Both 2D mammography and digital breast tomosynthesis can reveal architectural distortion, although tomosynthesis is more sensitive.5 With 2D mammography, the positive predictive value for architectural distortion varies from 10-67% for screening and 60-83% for diagnostic examinations.4,5,6 When an architectural distortion is associated with a positive ultrasound finding, such as our case, the likelihood for malignancy is higher.5,6 Invasive ductal carcinoma and invasive lobular carcinoma are the two most common breast cancers associated with architectural distortion, with one retrospective study on pure invasive lobular carcinoma reporting architectural distortion as the most common mammographic finding.3
In addition to malignant etiologies, there are several benign conditions that can result in architectural distortions. Post-surgical (i.e. breast reduction surgery, lumpectomy) and post-biopsy changes are the most common. Other differential considerations include idiopathic proliferative processes such as radial scars or complex sclerosing lesions, fibrotic fat necrosis, or the rare spiculated lesions such as fibromatosis (extra-abdominal desmoid tumor) or granular cell tumor.3 Nevertheless, in the absence of a definitive surgical scar, architectural distortion should undergo biopsy, with stereotactic or tomosynthesis-guided biopsy a viable option when there is no ultrasound correlate.
References
- D’Orsi, Carl, L. Bassett, and S. Feig. "Breast Imaging Reporting and Data System (BI-RADS)." Breast imaging atlas, 4th edn. American College of Radiology, Reston (2018).
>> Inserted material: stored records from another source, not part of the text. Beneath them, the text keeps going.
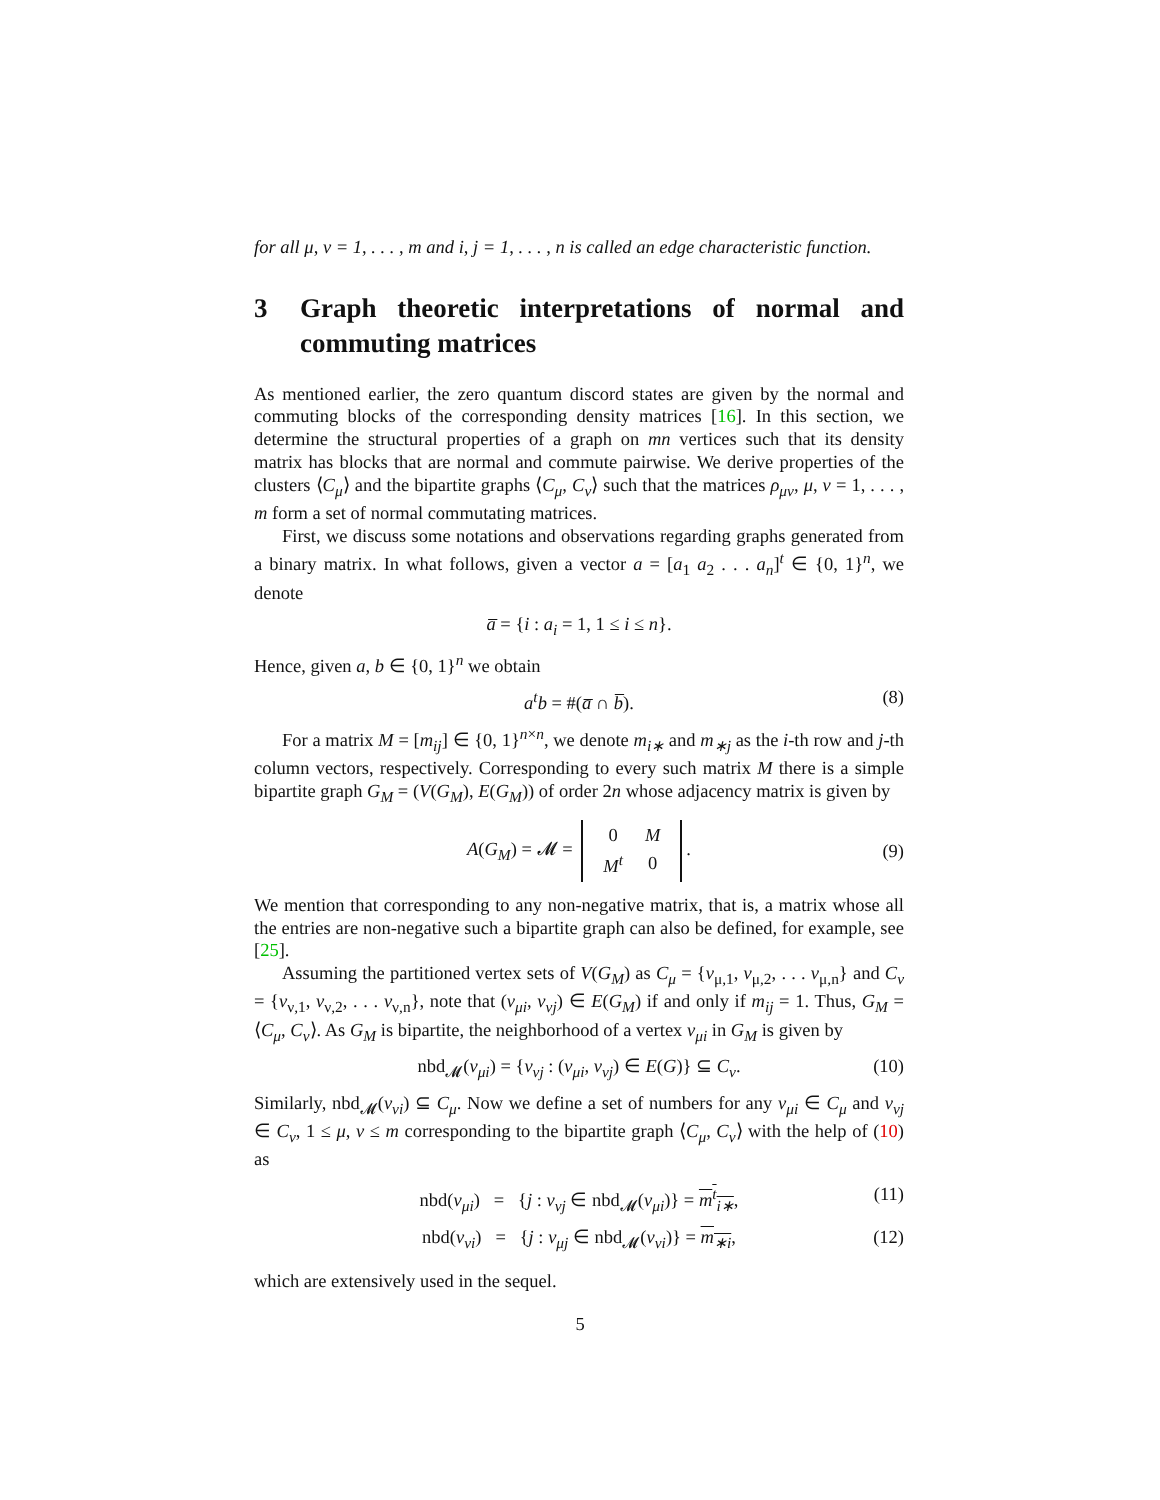for all μ, ν = 1, . . . , m and i, j = 1, . . . , n is called an edge characteristic function.
3 Graph theoretic interpretations of normal and commuting matrices
As mentioned earlier, the zero quantum discord states are given by the normal and commuting blocks of the corresponding density matrices [16]. In this section, we determine the structural properties of a graph on mn vertices such that its density matrix has blocks that are normal and commute pairwise. We derive properties of the clusters ⟨C<sub>μ</sub>⟩ and the bipartite graphs ⟨C<sub>μ</sub>, C<sub>ν</sub>⟩ such that the matrices ρ<sub>μν</sub>, μ, ν = 1, . . . , m form a set of normal commutating matrices.
First, we discuss some notations and observations regarding graphs generated from a binary matrix. In what follows, given a vector a = [a<sub>1</sub> a<sub>2</sub> . . . a<sub>n</sub>]<sup>t</sup> ∈ {0, 1}<sup>n</sup>, we denote
a̅ = {i : a<sub>i</sub> = 1, 1 ≤ i ≤ n}.
Hence, given a, b ∈ {0, 1}<sup>n</sup> we obtain
a<sup>t</sup>b = #(a̅ ∩ b̅). (8)
For a matrix M = [m<sub>ij</sub>] ∈ {0, 1}<sup>n×n</sup>, we denote m<sub>i∗</sub> and m<sub>∗j</sub> as the i-th row and j-th column vectors, respectively. Corresponding to every such matrix M there is a simple bipartite graph G<sub>M</sub> = (V(G<sub>M</sub>), E(G<sub>M</sub>)) of order 2n whose adjacency matrix is given by
A(G<sub>M</sub>) = 𝓜 =
| 0 | M |
| M<sup>t</sup> | 0 |
. (9)
We mention that corresponding to any non-negative matrix, that is, a matrix whose all the entries are non-negative such a bipartite graph can also be defined, for example, see [25].
Assuming the partitioned vertex sets of V(G<sub>M</sub>) as C<sub>μ</sub> = {v<sub>μ,1</sub>, v<sub>μ,2</sub>, . . . v<sub>μ,n</sub>} and C<sub>ν</sub> = {v<sub>ν,1</sub>, v<sub>ν,2</sub>, . . . v<sub>ν,n</sub>}, note that (v<sub>μi</sub>, v<sub>νj</sub>) ∈ E(G<sub>M</sub>) if and only if m<sub>ij</sub> = 1. Thus, G<sub>M</sub> = ⟨C<sub>μ</sub>, C<sub>ν</sub>⟩. As G<sub>M</sub> is bipartite, the neighborhood of a vertex v<sub>μi</sub> in G<sub>M</sub> is given by
nbd<sub>𝓜</sub>(v<sub>μi</sub>) = {v<sub>νj</sub> : (v<sub>μi</sub>, v<sub>νj</sub>) ∈ E(G)} ⊆ C<sub>ν</sub>. (10)
Similarly, nbd<sub>𝓜</sub>(v<sub>νi</sub>) ⊆ C<sub>μ</sub>. Now we define a set of numbers for any v<sub>μi</sub> ∈ C<sub>μ</sub> and v<sub>νj</sub> ∈ C<sub>ν</sub>, 1 ≤ μ, ν ≤ m corresponding to the bipartite graph ⟨C<sub>μ</sub>, C<sub>ν</sub>⟩ with the help of (10) as
nbd(v<sub>μi</sub>) = {j : v<sub>νj</sub> ∈ nbd<sub>𝓜</sub>(v<sub>μi</sub>)} = m<sup>t</sup><sub>i∗</sub>, (11)
nbd(v<sub>νi</sub>) = {j : v<sub>μj</sub> ∈ nbd<sub>𝓜</sub>(v<sub>νi</sub>)} = m<sub>∗i</sub>, (12)
which are extensively used in the sequel.
5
- Ikeda, Debra, and Kanae Kawai Miyake. Breast imaging: the requisites. Elsevier Health Sciences, 2016.
- Gaur S, Dialani V, Slanetz PJ, Eisenberg RL. "Architectural Distortion of the Breast." AJR Am J Roentgenol. 2013 Nov;201(5):W662-70. DOI: 10.2214/AJR.12.10153.
- Venkatesan A, Chu P, Kerlikowske K, Sickles EA, Smith-Bindman R. "Positive Predictive Value of Specific Mammographic Findings According to Reader and Patient Variables." Radiology. 2009 Mar;250(3):648-57. DOI: 10.1148/radiol.2503080541.
- Alshafeiy TI, Nguyen JV, Rochman CM, Nicholson BT, Patrie JT, Harvey JA. "Outcome of Architectural Distortion Detected Only at Breast Tomosynthesis Versus 2D Mammography." Radiology. 2018 Jul;288(1):38-46. DOI: 10.1148/radiol.2018171159.
- Bahl M, Baker JA, Kinsey EN, Ghate SV. "Architectural Distortion on Mammography: Correlation with Pathologic Outcomes and Predictors of Malignancy." AJR Am J Roentgenol. 2015 Dec;205(6):1339-45 DOI: 10.2214/AJR.15.14628.